Reeves’ refusal to cave on Speed 2 didn’t sit well in Hollywood circles. And it didn't help that he also passed on playing Chris Shiherlis (Val Kilmer’s role) in Michael Mann’s Heat in order to spend a month playing Hamlet at Canada’s Manitoba Theatre Centre. From that point on, Reeves told The Telegraph that it’s been a struggle for him to book any studio movies. “That’s a good old Hollywood story! That was a whole, 'Hey, kid, this is what happens in Hollywood: I said no to the number two and I never worked with the studio again!’”

6. BOWFINGER (1999)

By the time Frank Oz’s Bowfinger rolled around, Eddie Murphy was pretty much the go-to guy for any dual role part, but the movie wasn’t always intended to play that way. Steve Martin, who both starred in and wrote the movie, had actually penned the part of Kit Ramsey for Reeves (whom he had worked with a decade earlier in Parenthood).

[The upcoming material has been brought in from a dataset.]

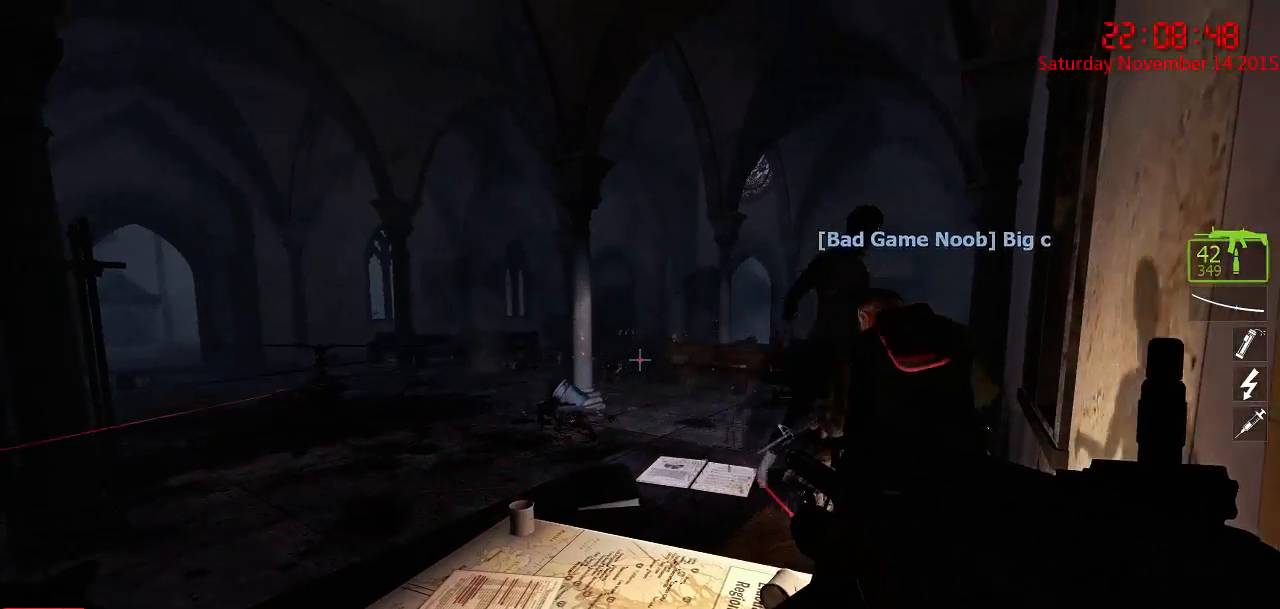
{"keys": ["ctrl"], "mouse": [], "events": []}
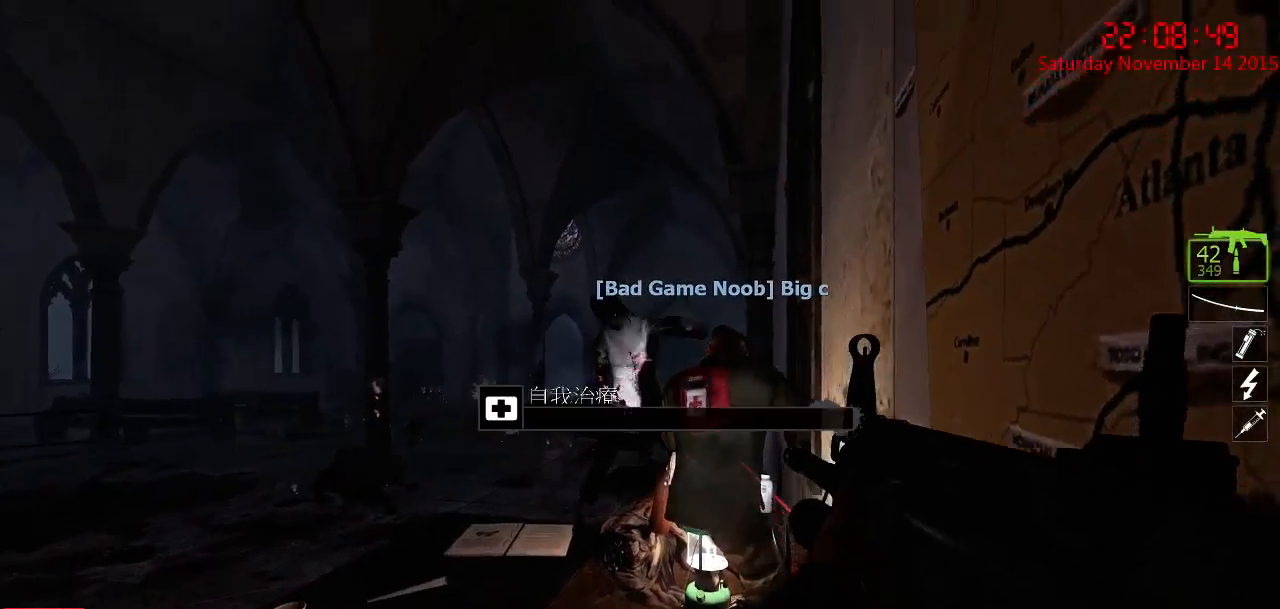
{"keys": ["ctrl"], "mouse": [], "events": [[50, "mouse_left", "down"], [367, "mouse_left", "up"]]}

“When Steve gave me the script for Bowfinger, it wasn't written for Eddie Murphy,” producer Brian Grazer explained. “It was written for a white action star. It was written for Keanu Reeves, literally. I said, 'Why does it have to be an action star?' He said, 'That's the joke.' I said: 'What if it were Eddie Murphy, and Eddie Murphy played two characters? That could be really funny.' He said: 'You know, that'd be great—that'd be brilliant. Let's do that.' He processed it in about a minute, and he made a creative sea change.”

7. WATCHMEN (2009)

A year before Zack Snyder’s Watchmen hit theaters, Reeves confirmed to MTV what many had speculated: that he had turned down the chance to play Dr. Manhattan in the highly anticipated adaptation. But it wasn’t because of lack of interest on Reeves’ part; it just “didn't work out.” Still, he made it as far as a set visit: “They were shooting in Vancouver while we were filming so I went over to the set to say, 'hi.' They showed me some stuff and it looks amazing! I can’t wait. It’s going to be so killer, man!”

8. TROPIC THUNDER (2008)

By the time Ben Stiller’s Tropic Thunder made its way into theaters in the summer of 2008, the meta-comedy had been more than a decade in the making. So it’s understandable that the final product veered from Stiller’s original plan for the film, which included Reeves playing the role of Tugg Speedman (Stiller’s eventual part). Initially, Stiller had planned to cast himself as smarmy agent Rick Peck (Matthew McConaughey picked up the slack).